Amariq Singh, California Inspector General, described limited OIG capacity and the office's stepped-up monitoring after SB 1069, saying the OIG is actively monitoring more cases but can only monitor about 25% of complaints with current staff. He reported that since 2025 his office has reviewed hundreds of grievances from CIW and CCWF and was actively monitoring 161 investigations at the time of testimony.
Lawmakers probed whether internal CDCR investigations were completed in a timely manner and whether cases were routed to local prosecutors. CDCR officials said criminal referrals have occurred but that the department must pull data from multiple systems to provide counts; the inspector general and CDCR acknowledged cases have lapsed due to statute-of-limitations constraints and identified investigator shortages as a primary cause.

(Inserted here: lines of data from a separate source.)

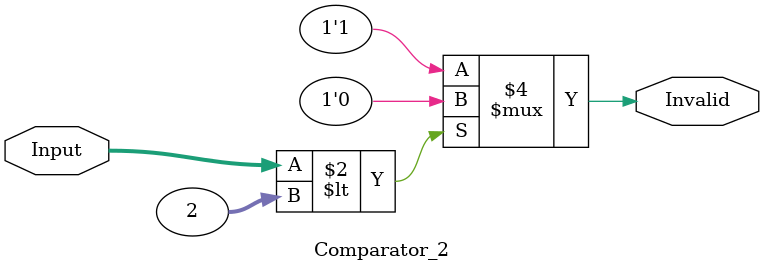
<source format=v>
module Comparator_2(Input, Invalid);
parameter NumOfBit= 8;
input [NumOfBit-1:0]Input;
output reg Invalid;

always @(Input)
begin
  if(Input < 2)
    Invalid <= 0;
  else
    Invalid <= 1;
end

endmodule



</source>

Director-level CDCR staff told the committee they are standing up a specialized PREA team, improving triage and hiring use-of-force consultants to review policy and investigations.

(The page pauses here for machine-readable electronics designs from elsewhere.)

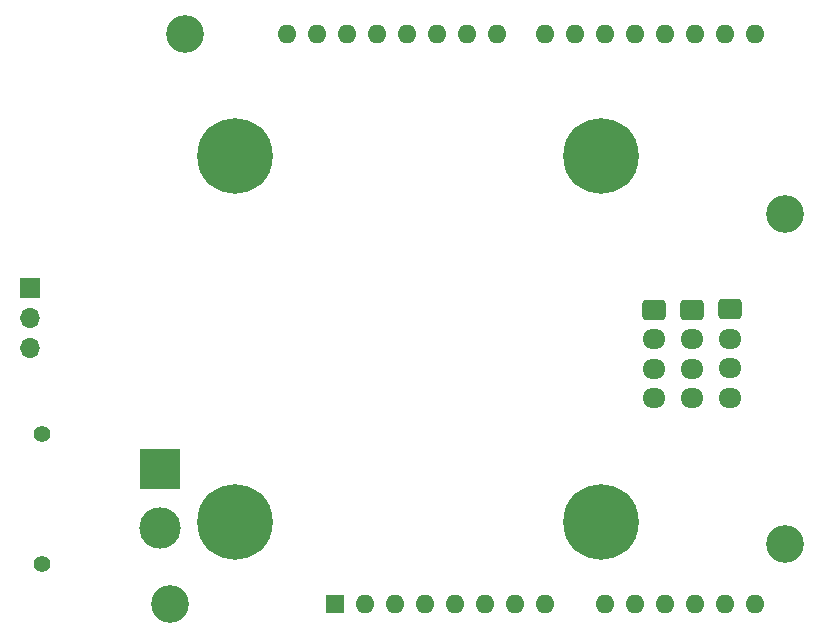
<source format=gbr>
%TF.GenerationSoftware,KiCad,Pcbnew,(7.0.0-0)*%
%TF.CreationDate,2023-04-23T15:23:44+02:00*%
%TF.ProjectId,tmc2209_devboard,746d6332-3230-4395-9f64-6576626f6172,rev?*%
%TF.SameCoordinates,Original*%
%TF.FileFunction,Soldermask,Bot*%
%TF.FilePolarity,Negative*%
%FSLAX46Y46*%
G04 Gerber Fmt 4.6, Leading zero omitted, Abs format (unit mm)*
G04 Created by KiCad (PCBNEW (7.0.0-0)) date 2023-04-23 15:23:44*
%MOMM*%
%LPD*%
G01*
G04 APERTURE LIST*
G04 Aperture macros list*
%AMRoundRect*
0 Rectangle with rounded corners*
0 $1 Rounding radius*
0 $2 $3 $4 $5 $6 $7 $8 $9 X,Y pos of 4 corners*
0 Add a 4 corners polygon primitive as box body*
4,1,4,$2,$3,$4,$5,$6,$7,$8,$9,$2,$3,0*
0 Add four circle primitives for the rounded corners*
1,1,$1+$1,$2,$3*
1,1,$1+$1,$4,$5*
1,1,$1+$1,$6,$7*
1,1,$1+$1,$8,$9*
0 Add four rect primitives between the rounded corners*
20,1,$1+$1,$2,$3,$4,$5,0*
20,1,$1+$1,$4,$5,$6,$7,0*
20,1,$1+$1,$6,$7,$8,$9,0*
20,1,$1+$1,$8,$9,$2,$3,0*%
G04 Aperture macros list end*
%ADD10R,1.700000X1.700000*%
%ADD11O,1.700000X1.700000*%
%ADD12C,0.800000*%
%ADD13C,6.400000*%
%ADD14RoundRect,0.250000X-0.725000X0.600000X-0.725000X-0.600000X0.725000X-0.600000X0.725000X0.600000X0*%
%ADD15O,1.950000X1.700000*%
%ADD16C,1.400000*%
%ADD17R,3.500000X3.500000*%
%ADD18C,3.500000*%
%ADD19O,1.600000X1.600000*%
%ADD20R,1.600000X1.600000*%
%ADD21C,3.200000*%
G04 APERTURE END LIST*
D10*
%TO.C,J2*%
X44599999Y-46174999D03*
D11*
X44599999Y-48714999D03*
X44599999Y-51254999D03*
%TD*%
D12*
%TO.C,H4*%
X59600000Y-35000000D03*
X60302944Y-33302944D03*
X60302944Y-36697056D03*
X62000000Y-32600000D03*
D13*
X62000000Y-35000000D03*
D12*
X62000000Y-37400000D03*
X63697056Y-33302944D03*
X63697056Y-36697056D03*
X64400000Y-35000000D03*
%TD*%
%TO.C,H3*%
X59600000Y-66000000D03*
X60302944Y-64302944D03*
X60302944Y-67697056D03*
X62000000Y-63600000D03*
D13*
X62000000Y-66000000D03*
D12*
X62000000Y-68400000D03*
X63697056Y-64302944D03*
X63697056Y-67697056D03*
X64400000Y-66000000D03*
%TD*%
D14*
%TO.C,J5*%
X97500000Y-48000000D03*
D15*
X97499999Y-50499999D03*
X97499999Y-52999999D03*
X97499999Y-55499999D03*
%TD*%
D16*
%TO.C,J1*%
X45675000Y-69500000D03*
X45675000Y-58500000D03*
D17*
X55674999Y-61499999D03*
D18*
X55675000Y-66500000D03*
%TD*%
D12*
%TO.C,H2*%
X90600000Y-66000000D03*
X91302944Y-64302944D03*
X91302944Y-67697056D03*
X93000000Y-63600000D03*
D13*
X93000000Y-66000000D03*
D12*
X93000000Y-68400000D03*
X94697056Y-64302944D03*
X94697056Y-67697056D03*
X95400000Y-66000000D03*
%TD*%
D14*
%TO.C,J4*%
X103900000Y-47950000D03*
D15*
X103899999Y-50449999D03*
X103899999Y-52949999D03*
X103899999Y-55449999D03*
%TD*%
D12*
%TO.C,H1*%
X90600000Y-35000000D03*
X91302944Y-33302944D03*
X91302944Y-36697056D03*
X93000000Y-32600000D03*
D13*
X93000000Y-35000000D03*
D12*
X93000000Y-37400000D03*
X94697056Y-33302944D03*
X94697056Y-36697056D03*
X95400000Y-35000000D03*
%TD*%
D14*
%TO.C,J6*%
X100700000Y-48000000D03*
D15*
X100699999Y-50499999D03*
X100699999Y-52999999D03*
X100699999Y-55499999D03*
%TD*%
D19*
%TO.C,A1*%
X66372499Y-24639999D03*
X68912499Y-24639999D03*
X71452499Y-24639999D03*
X73992499Y-24639999D03*
X76532499Y-24639999D03*
X79072499Y-24639999D03*
X81612499Y-24639999D03*
X84152499Y-24639999D03*
X88212499Y-24639999D03*
X90752499Y-24639999D03*
X93292499Y-24639999D03*
X95832499Y-24639999D03*
X98372499Y-24639999D03*
X100912499Y-24639999D03*
X103452499Y-24639999D03*
X105992499Y-24639999D03*
X105992499Y-72899999D03*
X103452499Y-72899999D03*
X100912499Y-72899999D03*
X98372499Y-72899999D03*
X95832499Y-72899999D03*
X93292499Y-72899999D03*
X88212499Y-72899999D03*
X85672499Y-72899999D03*
X83132499Y-72899999D03*
X80592499Y-72899999D03*
X78052499Y-72899999D03*
X75512499Y-72899999D03*
X72972499Y-72899999D03*
D20*
X70432499Y-72899999D03*
D21*
X108532500Y-67820000D03*
X108532500Y-39880000D03*
X57732500Y-24640000D03*
X56462500Y-72900000D03*
%TD*%
M02*

</source>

Survivors and advocates pressed for additional, concrete steps: expedited release or resentencing for survivors imprisoned with substantiated abusers, more independent oversight layers not reliant on CDCR, and reinvestment of prison-closure savings into survivor-centered services and reentry programs. Amika Mota, executive director of Sister Warriors, urged the committee to "release the 50 to 70 survivors who are imprisoned with their abusers" and to close additional prisons, aligning with LAO reports that closing at least one facility could save money while creating capacity for community reinvestment.

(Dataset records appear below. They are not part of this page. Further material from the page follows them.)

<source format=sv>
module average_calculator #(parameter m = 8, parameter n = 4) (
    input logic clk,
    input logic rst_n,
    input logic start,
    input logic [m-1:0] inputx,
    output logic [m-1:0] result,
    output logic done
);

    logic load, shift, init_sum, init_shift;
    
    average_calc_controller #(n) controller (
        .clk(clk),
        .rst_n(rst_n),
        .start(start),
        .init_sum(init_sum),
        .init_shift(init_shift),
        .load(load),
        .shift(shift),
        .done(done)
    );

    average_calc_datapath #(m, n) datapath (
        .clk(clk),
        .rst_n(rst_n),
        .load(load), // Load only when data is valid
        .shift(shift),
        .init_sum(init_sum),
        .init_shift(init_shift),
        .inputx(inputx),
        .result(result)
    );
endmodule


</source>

The hearing made clear the committee seeks specific follow-up data: counts of criminal referrals from excessive-use-of-force incidents, the percentage of substantiated cases that led to employment sanctions or decertification, timelines for outstanding investigations, and documentation of protections for reporters. Several CDCR and health-care officials committed to returning with detailed responses. The hearing concluded with the committee asking staff to supply follow-up materials and with public commenters urging expanded funding for community programs, survivor supports and legislative changes to reduce reliance on incarceration.
Next steps: the subcommittee did not take any votes and requested follow-up information on criminal referrals, investigator staffing levels, protections for reporters and details of programs and funding that advocates say are being blocked. Public comment closed the hearing, with multiple community organizations urging prison closures and reinvestment in community-based prevention and treatment.